We just had a Jotul Natural Gas LilleHammer stove installed, and we're happy with it except that it makes all these clicking and metallic sounds.  It's direct vented horizontally.  There's about 2 feet between the stove and the wall.  It seems to happen on high and low, when it's very cold or cool outside, etc.  Sometimes it makes a lot of racket and sometimes it makes just a few sounds.  It seems to be coming from the vent but it may be coming from the stove and the vent.

Is it normal for a stove to make a lot of noise?

Thanks...


----------



## trafick (Dec 31, 2008)

It sounds like everything is normal.  I have a Jotul Allagash and it will "click" when it is heating up or cooling down.  I think all you are hearing is the metal expanding and contracting.


----------



## brogsie (Dec 31, 2008)

I have a Lopi, Berkshire. It also makes noises when heating up and coolong down.
It is from expansion and contraction. The manual says this is normal.


----------



## potter (Dec 31, 2008)

brogsie said:
			
		

> I have a Lopi, Berkshire. It also makes noises when heating up and coolong down.
> It is from expansion and contraction. The manual says this is normal.

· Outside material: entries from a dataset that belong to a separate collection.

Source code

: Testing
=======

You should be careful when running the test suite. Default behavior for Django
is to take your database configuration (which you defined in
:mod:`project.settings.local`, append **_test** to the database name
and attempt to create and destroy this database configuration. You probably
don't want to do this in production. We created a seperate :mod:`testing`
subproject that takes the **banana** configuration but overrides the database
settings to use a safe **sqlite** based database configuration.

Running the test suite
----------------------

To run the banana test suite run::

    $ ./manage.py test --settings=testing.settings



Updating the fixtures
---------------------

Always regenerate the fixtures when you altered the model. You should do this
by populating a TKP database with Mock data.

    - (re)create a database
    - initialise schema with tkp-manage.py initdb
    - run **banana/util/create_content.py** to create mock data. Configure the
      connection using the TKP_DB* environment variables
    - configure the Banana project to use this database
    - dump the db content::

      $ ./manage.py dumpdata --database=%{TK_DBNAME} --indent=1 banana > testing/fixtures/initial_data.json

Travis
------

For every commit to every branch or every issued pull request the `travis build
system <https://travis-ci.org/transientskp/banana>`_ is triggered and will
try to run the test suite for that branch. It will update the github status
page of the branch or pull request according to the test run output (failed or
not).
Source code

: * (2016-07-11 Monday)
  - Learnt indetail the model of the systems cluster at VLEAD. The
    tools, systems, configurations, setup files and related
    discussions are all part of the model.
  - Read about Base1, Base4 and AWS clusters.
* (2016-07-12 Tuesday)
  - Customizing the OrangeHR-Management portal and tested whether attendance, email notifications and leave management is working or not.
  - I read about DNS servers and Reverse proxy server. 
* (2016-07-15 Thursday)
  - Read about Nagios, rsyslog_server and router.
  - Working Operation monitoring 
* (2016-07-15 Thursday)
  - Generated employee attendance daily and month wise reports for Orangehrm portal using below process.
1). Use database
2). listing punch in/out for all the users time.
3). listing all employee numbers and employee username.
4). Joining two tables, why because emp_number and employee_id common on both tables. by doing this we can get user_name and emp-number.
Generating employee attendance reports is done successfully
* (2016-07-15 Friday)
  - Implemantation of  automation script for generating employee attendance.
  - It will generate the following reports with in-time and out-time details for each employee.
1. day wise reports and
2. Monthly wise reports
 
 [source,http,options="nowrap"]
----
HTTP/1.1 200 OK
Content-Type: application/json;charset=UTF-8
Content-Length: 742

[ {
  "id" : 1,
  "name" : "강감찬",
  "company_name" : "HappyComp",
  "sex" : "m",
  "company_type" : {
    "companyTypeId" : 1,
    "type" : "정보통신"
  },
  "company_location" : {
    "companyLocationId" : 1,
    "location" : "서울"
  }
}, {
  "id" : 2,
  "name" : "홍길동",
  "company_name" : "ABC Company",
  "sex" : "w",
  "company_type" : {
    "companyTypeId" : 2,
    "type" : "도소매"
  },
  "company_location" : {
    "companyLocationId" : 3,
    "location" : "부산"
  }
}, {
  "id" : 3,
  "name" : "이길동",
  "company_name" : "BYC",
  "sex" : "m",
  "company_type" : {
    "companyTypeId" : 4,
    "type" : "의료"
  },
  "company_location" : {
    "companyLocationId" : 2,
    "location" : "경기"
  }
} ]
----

Do you like the Berkshire?


----------



## Fire Bug (Jan 1, 2009)

Cal said:
			
		

> Hi,
> 
> We just had a Jotul Natural Gas LilleHammer stove installed, and we're happy with it except that it makes all these clicking and metallic sounds.  It's direct vented horizontally.  There's about 2 feet between the stove and the wall.  It seems to happen on high and low, when it's very cold or cool outside, etc.  Sometimes it makes a lot of racket and sometimes it makes just a few sounds.  It seems to be coming from the vent but it may be coming from the stove and the vent.
> 
> ...



Hi Cal, 
 I have a Jotul Firelight II DV600 propane stove tht makes these light clicking noises as the stove and the stove pipe heats up and cools down. This is totaly normal,(you will get use to it in short order), unless you have a Heat & Glow Fireplace Insert like I do upstairs that makes a banging noise so loud that it will wake up the dead as the unit warms up and the blower starts to run. This is totally not normal, but is a defect in the product from the manufacturer, who cannot correct the problem.
 I hope you get years of warm enjoyment from your Jotul as I have. You have picked a fine product manufactured by an excellent company.
"Happy New Year"!!
Enjoy,
John (Firebug)


----------



## brogsie (Jan 5, 2009)

Hi potter,

I do like the Berkshire. It was a little fussey getting the draft set up (with the help of R&D;guy).
But the flame is very realistic and heats great. The Berkshire is a small unit, will only heat a small area.


----------



## brogsie (Jan 5, 2009)

Correction my stove is the Sturbridge.
18,000 BTU


----------



## nccotton (Jan 5, 2009)

Thanks for the feedback!


----------